The detection of Primary Sclerosing Cholangitis using Fecal VOC analysis.
R. van Vorstenbosch 1, G. Stavropoulos 1, A. Mommers 1, K. Munster 2, C. Ponsioen 2, F.J. van Schooten 1, A. Smolinska 1.
1. Department of Pharmacology and Toxicology, NUTRIM School of Nutrition and Translational Research, Maastricht University, Maastricht, The Netherlands
2. Department of Gastroenterology and Hepatology, Amsterdam University Medical Centres, Amsterdam, The Netherlands
Abstract: Background: In Primary Sclerosing Cholangitis (PSC) inflammation of the bile ducts results in accumulation of waste products in the liver, causing liver damage and cirrhosis.
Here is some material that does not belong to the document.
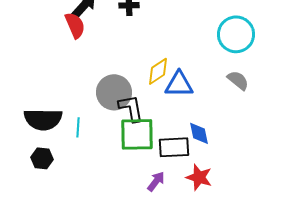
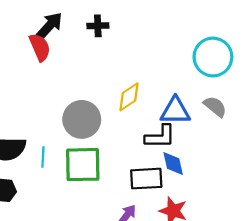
blue triangle: (179, 84) -> (175, 111), moved
black L-shape: (131, 108) -> (160, 137), moved, turned 100
green square: (137, 134) -> (83, 165), moved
Approximately 8% of Inflammatory Bowel Disease (IBD) patients will develop PSC, highlighting a need for non-invasive screening tests. Recently, exhaled breath could successfully distinguish IBD from PSC. In the current study, we show similar utility of fecal VOC profiles. Method: Fecal samples of 24 PSC patients and 49 IBD patients were sampled using optimized settings of the Micro-Chamber/Thermal Extractor (MC). Next, fecal VOC profiles were analyzed using Gas Chromatography coupled to Mass spectrometry (GC-MS). Due to high variation in the data, data normalization was unfeasible. Therefore, a log-ratio approach combined with Random Forest was applied to analyze the data [1]. To improve predictions, data fusion of exhaled breath and fecal VOC profiles was performed using proximity stacking [2]. Results: A semi-targeted approach to distuinguish PSC from IBD cases resulted in an AUC ROC of 0.82 based on 8 fecal VOC markers. Proximity stacking further increased these predictions. Conclusions: Fecal VOC profiles were shown to distuinguish PSC from IBD and offer complementary information compared to exhaled breath profiles, thereby offering unique insights into the microbiome-gut-liver axis related to PSC.